According to a UConn Foundation article, the life-saving friendship between Dr. Leslie Matlen and Christine Miller Andersen started the fund, which provides training in therapeutic approaches to trauma. Andersen, a former patient of Matlen’s in 1988, was misdiagnosed for 10 years with symptoms of random numbness, flashbacks and episodes. Matlen recognized that Andersen was struggling from severe post-traumatic stress disorder before the trauma spectrum was fully developed.

“I am a trauma survivor. She was my therapist. She basically saved my life,” Andersen said. “ I wanted to start the fund to provide special training for all sorts of trauma, including emotional, natural disaster and physical abuse in order to honor her.”

With the help of the UConn Foundation, Andersen gave $15,000 in 2015 to launch the fund and will continue to donate until she reaches $100,000, according to the article.

On Oct. 9, Dr. Leslie Matlen gifted a donation to the fund, according to an email from Raven Soumpholphakdy, third-semester UConn student and employee at Ruffalo Noel Levitz, a fundraising company that works to raise contributions from alumni toward new scholarships.

The clinical psychology program uses the fund to bring an international expert to UConn for day-long training and to send students to a national conference, according to Andersen.

“The goal is ultimately to help traumatized people,” Andersen said in the article. “Bringing in an expert and having the students go to conferences will really enhance their training.”

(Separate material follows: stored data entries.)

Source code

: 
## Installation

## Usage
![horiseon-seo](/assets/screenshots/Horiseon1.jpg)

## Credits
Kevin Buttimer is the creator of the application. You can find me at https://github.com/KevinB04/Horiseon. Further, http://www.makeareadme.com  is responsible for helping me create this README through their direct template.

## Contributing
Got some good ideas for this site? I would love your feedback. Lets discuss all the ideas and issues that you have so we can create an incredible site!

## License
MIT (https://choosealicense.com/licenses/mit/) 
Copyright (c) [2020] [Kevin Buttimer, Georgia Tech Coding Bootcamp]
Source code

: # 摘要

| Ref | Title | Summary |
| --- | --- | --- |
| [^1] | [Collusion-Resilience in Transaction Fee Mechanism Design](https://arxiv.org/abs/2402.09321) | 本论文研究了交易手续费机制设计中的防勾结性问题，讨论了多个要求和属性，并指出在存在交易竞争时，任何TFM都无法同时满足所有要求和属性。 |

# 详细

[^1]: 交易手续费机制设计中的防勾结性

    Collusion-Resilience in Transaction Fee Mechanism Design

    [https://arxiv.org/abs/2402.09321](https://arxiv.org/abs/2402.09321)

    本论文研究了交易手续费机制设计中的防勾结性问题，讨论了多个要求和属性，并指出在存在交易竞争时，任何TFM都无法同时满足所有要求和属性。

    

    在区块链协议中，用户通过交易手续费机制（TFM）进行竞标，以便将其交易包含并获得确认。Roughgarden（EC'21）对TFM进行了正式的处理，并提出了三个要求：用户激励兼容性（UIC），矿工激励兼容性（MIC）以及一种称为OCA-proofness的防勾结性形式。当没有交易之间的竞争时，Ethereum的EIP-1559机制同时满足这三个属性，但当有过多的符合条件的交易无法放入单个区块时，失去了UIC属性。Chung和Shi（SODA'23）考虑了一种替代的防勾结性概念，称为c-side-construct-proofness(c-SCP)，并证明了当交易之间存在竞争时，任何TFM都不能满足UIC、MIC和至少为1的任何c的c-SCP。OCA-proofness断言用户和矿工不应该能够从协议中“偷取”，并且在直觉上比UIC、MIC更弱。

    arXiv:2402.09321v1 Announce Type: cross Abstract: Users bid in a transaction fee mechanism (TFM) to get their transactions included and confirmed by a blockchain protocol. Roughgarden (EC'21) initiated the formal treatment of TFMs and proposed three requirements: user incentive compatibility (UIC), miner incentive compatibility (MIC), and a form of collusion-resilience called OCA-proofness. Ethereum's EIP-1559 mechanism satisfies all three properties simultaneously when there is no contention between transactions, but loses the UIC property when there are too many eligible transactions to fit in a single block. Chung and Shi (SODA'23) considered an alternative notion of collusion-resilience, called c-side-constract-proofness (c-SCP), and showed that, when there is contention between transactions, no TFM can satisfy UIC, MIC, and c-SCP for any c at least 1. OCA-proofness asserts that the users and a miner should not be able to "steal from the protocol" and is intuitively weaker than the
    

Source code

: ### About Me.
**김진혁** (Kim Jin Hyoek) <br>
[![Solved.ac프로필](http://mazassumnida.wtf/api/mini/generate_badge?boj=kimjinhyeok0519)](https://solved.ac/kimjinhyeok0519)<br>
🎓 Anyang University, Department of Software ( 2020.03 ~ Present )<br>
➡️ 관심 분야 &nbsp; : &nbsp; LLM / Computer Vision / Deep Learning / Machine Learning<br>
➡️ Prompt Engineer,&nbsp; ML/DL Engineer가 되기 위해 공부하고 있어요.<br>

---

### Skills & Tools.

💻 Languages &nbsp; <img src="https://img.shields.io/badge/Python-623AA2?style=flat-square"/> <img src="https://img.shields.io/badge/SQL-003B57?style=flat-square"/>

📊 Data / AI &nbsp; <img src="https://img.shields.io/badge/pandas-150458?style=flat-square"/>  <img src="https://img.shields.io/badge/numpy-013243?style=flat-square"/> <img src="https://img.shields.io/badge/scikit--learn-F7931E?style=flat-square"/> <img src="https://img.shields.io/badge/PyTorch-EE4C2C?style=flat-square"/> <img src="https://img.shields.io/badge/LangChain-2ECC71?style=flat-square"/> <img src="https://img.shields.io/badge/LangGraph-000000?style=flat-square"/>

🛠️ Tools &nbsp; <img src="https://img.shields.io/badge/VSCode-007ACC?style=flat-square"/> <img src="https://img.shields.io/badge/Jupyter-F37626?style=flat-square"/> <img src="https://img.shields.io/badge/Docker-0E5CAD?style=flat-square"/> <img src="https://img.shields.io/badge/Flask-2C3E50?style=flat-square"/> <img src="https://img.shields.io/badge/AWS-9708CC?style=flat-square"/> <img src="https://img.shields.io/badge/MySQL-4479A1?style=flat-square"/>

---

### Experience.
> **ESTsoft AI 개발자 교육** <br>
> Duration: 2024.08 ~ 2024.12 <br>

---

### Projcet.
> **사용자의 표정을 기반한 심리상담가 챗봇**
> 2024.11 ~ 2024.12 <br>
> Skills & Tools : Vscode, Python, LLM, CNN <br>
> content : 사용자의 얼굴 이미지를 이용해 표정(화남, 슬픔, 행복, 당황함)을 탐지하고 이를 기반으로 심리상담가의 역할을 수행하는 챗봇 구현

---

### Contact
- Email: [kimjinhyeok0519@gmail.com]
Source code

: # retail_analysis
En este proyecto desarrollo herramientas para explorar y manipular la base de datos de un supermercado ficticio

Both Matlen and Andersen call UConn their alma mater, and Andersen said they chose UConn as the fund recipient because of its state-of-the-art training facility and clinical director, Marianne Barton, who is motivated to provide trauma training to her students.

“UConn has a good department. They work with a lot of patients and see lots of trauma,” Andersen said. “This past year, they worked with Syrian refugees by offering them free mental health assessments. Without the special trauma training, they would never have been able to do that. The training and the conference takes their hard work to another dimension.”